L’assèchement de la presse libérale en Turquie, la disparition des quotidiens d’opposition, l’exode des journalistes ont privé l’opinion turque de sources d’information indépendantes. Cette lacune est comblée par des nouveaux canaux d’infos turcophones sur le web.
Parmi eux Bianet (1997) est sans doute le plus ancien, le plus institutionnalisé. Les ont suivi T24 (2009), Gazete Duvar (2016,) Diken (2014) qui sont des plateformes d’opposition, renseignant, débattant et critiquant en Turc. Le dernier né de ces titres, +90 qui émet sur Youtube se singularise par la composition de ses initiateurs, tous des organes de presse internationale publique ou semi-publique bien établies et reconnus. Il s’agit d’une plateforme émettant sur You tube, issue de l’association de l’allemand DW (Deutsche Welle), de l’anglais BBC, de France24 et de VOA (Voice of America). Originale et sans autre exemple dans son genre, cette plateforme irrite profondément ceux des titres turcs voués aux louanges d’Erdogan.
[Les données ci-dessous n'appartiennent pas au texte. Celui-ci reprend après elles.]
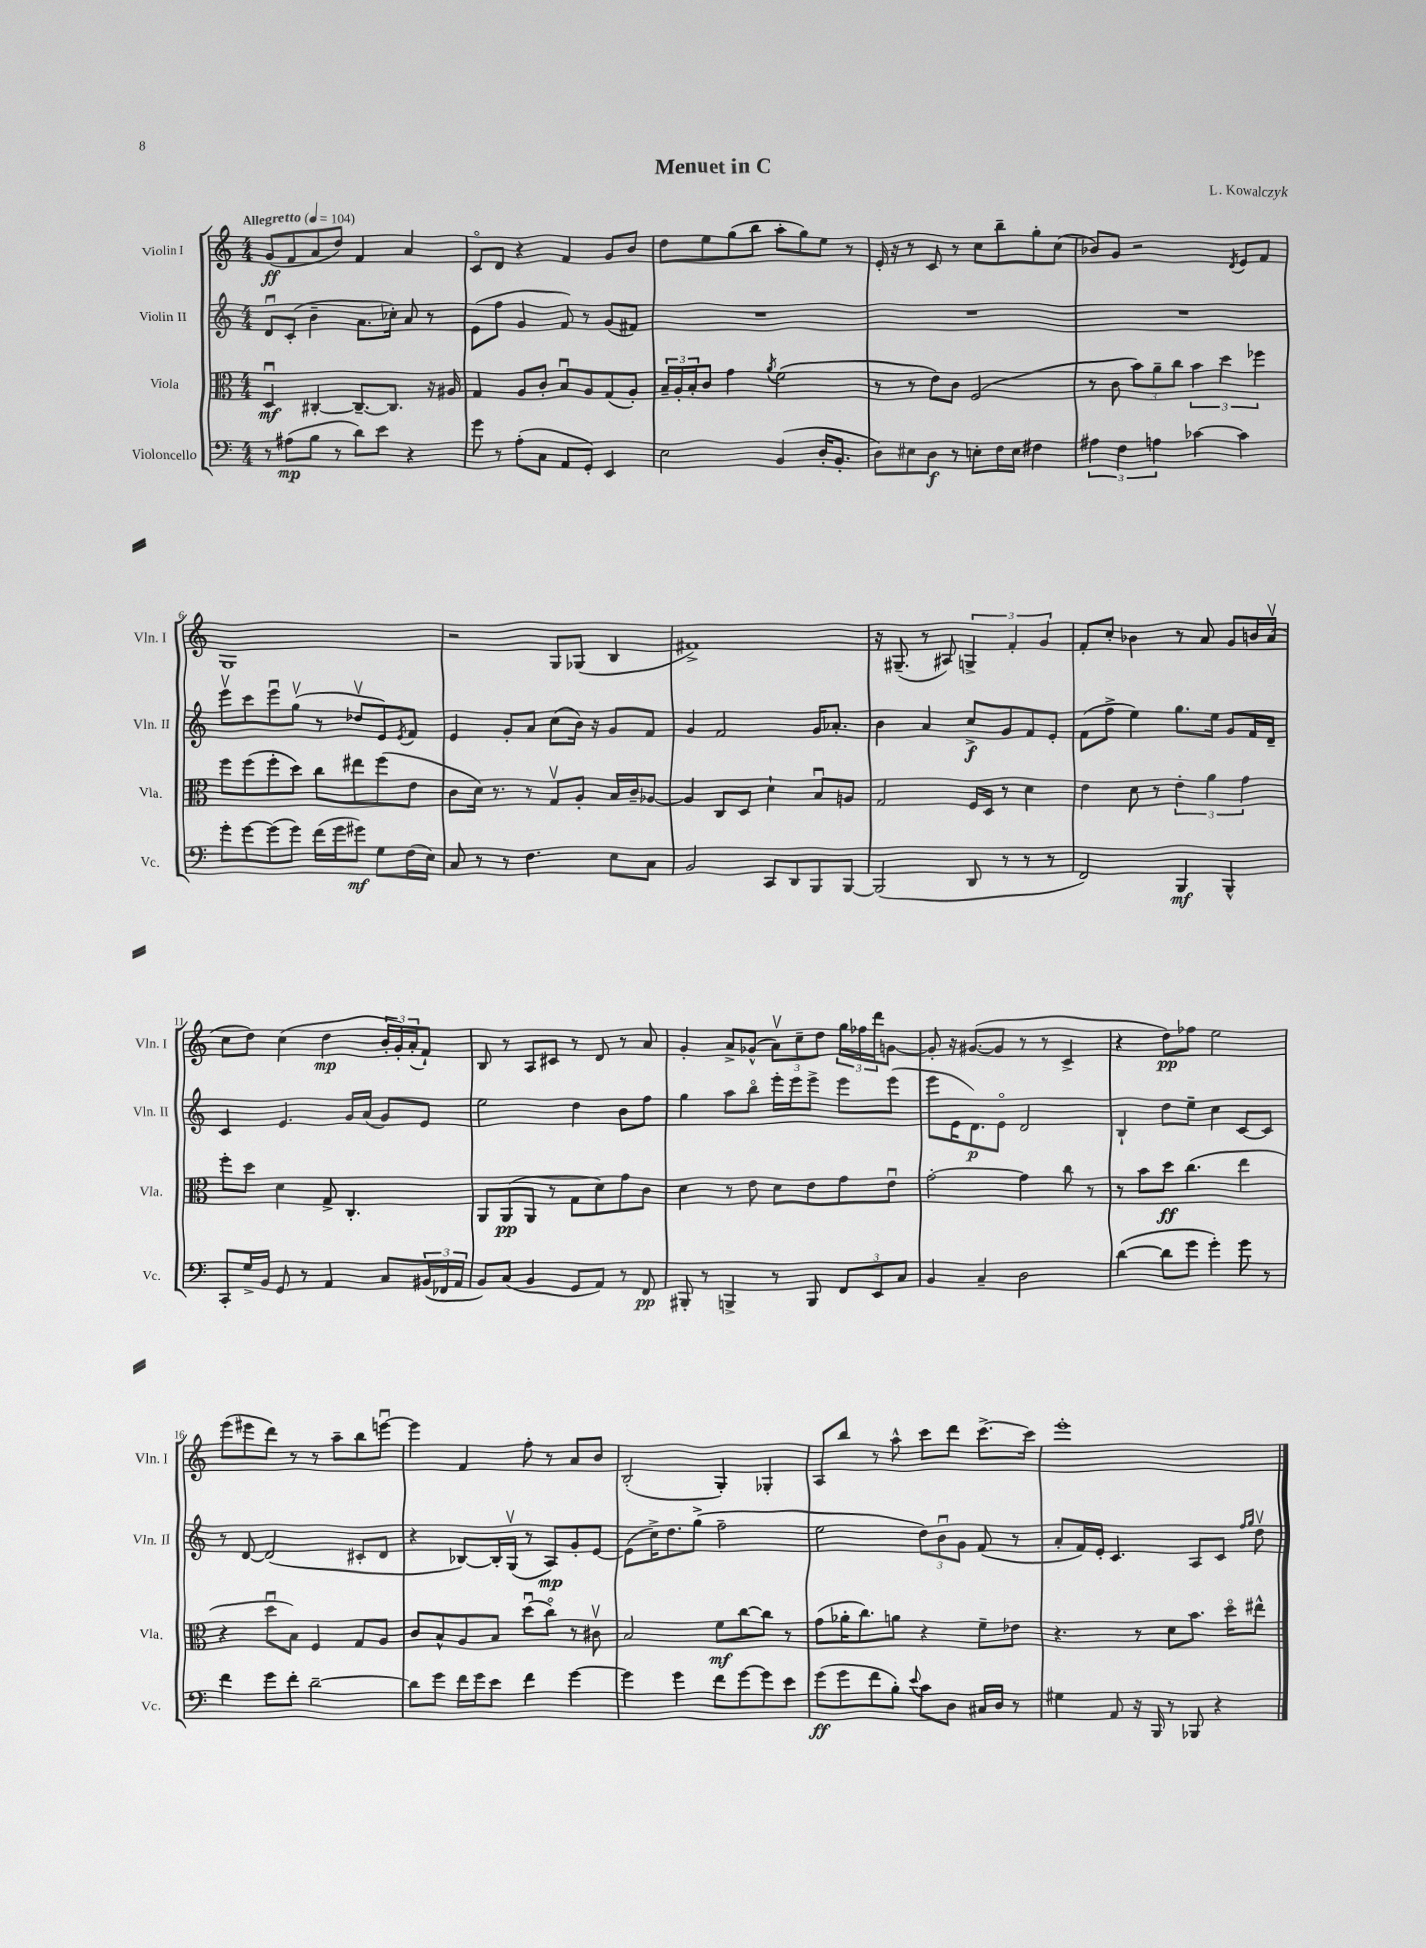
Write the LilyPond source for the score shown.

Cette presse partisane évoque « l’encerclement du journalisme turc par l’univers médiatique globalisé ». Elle n’épargne de ses flèches ni le journal trilingue (turc, anglais, arabe) Ahval mis en ligne en 2017 et qui totalise aujourd’hui 850.000 clics par mois, ni les journalistes réfugiés en Europe comme l’ancien rédacteur en chef du journal Cumhuriyet, Can Dundar. Même Euronews en turc ne trouve grâce à ses yeux. Elle l’accuse d’avoir contribué à fomenter, en 2013, les protestations de Gezi ce parc que voulait détruire la mairie d’Istanbul pour y construire un centre commercial. Ce projet avait suscité un vaste mouvement dans le style occupy.
Habituée à faire écho aux scénarios « complotistes » d’Erdogan la presse nationale avait asphyxié le débat public. Les nouvelles plateformes apportent à ceux qui savent se repérer sur la toile l’oxygène indispensable à la pensée critique.